→ Set of tasks:
a. In the model comparison page, which earlier task's labeled dataset and preprocessing pipeline are reused?
b. List every label in `label_list` in the model comparison page.
c. From the model comparison page, copy the passage from "tokens, labels = [], []" up to and including "labels.append(splits[1])".

→ Exercise passage:
• • •
# Task 4: Model Comparison & Selection

In this task, we will compare the performance of different transformer-based models for Amharic NER, such as XLM-Roberta, mBERT, and DistilBERT. We will fine-tune each model on our labeled dataset, evaluate their performance, and select the best model for EthioMart's business needs.

## Model Selection

We will compare the following models:
- XLM-Roberta (`xlm-roberta-base`)
- Multilingual BERT (`bert-base-multilingual-cased`)
- DistilBERT (`distilbert-base-multilingual-cased`)

Each model will be fine-tuned and evaluated using the same data and metrics.

In [None]:
model_names = {
    "XLM-Roberta": "xlm-roberta-base",
    "mBERT": "bert-base-multilingual-cased",
    "DistilBERT": "distilbert-base-multilingual-cased"
}

## Data Preparation

We will reuse the labeled dataset and preprocessing pipeline from Task 3. The data will be loaded, tokenized, and split into training and validation sets.

In [None]:
conll_path = "../data/labeled/ner_labeled_sample.conll"
label_list = ["O", "B-Product", "I-Product", "B-LOC", "I-LOC", "B-PRICE", "I-PRICE"]
label_to_id = {l: i for i, l in enumerate(label_list)}
id_to_label = {i: l for l, i in label_to_id.items()}

def read_conll(path):
    tokens, labels, sentences = [], [], []
    with open(path, encoding="utf-8") as f:
        for line in f:
            line = line.strip()
            if not line:
                if tokens:
                    sentences.append({"tokens": tokens, "ner_tags": labels})
                    tokens, labels = [], []
            else:
                splits = line.split()
                tokens.append(splits[0])
                labels.append(splits[1])
• • •
→ Supplied data:

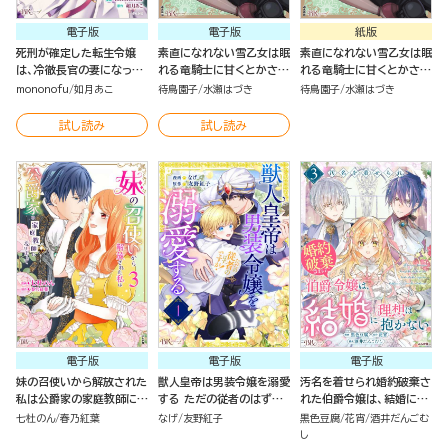
電子版
電子版
紙版
死刑が確定した転生令嬢
素直になれない雪乙女は眠
素直になれない雪乙女は眠
は、冷徹長官の妻になって
れる竜騎士に甘くとかされ
れる竜騎士に甘くとかされ
三度目の人生を謳歌しま
る コミック版 （1）
る（１）
mononofu
如月あこ
待鳥園子
水瀬はづき
待鳥園子
水瀬はづき
す！ コミック版 （4）
試し読み
試し読み
電子版
電子版
電子版
妹の召使いから解放された
獣人皇帝は男装令嬢を溺愛
汚名を着せられ婚約破棄さ
私は公爵家の家庭教師にな
する ただの従者のはずで
れた伯爵令嬢は、結婚に理
りまして コミック版 （3）
すが！ コミック版（分冊版）
想は抱かない コミック版
七杜のん
春乃紅葉
なげ
友野紅子
黒色豆腐
花宵
酒井だんごむ
（3）
し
• • •
→ Solutions to the exercise:
a. Task 3

b. O, B-Product, I-Product, B-LOC, I-LOC, B-PRICE, I-PRICE

c.
tokens, labels = [], []
            else:
                splits = line.split()
                tokens.append(splits[0])
                labels.append(splits[1])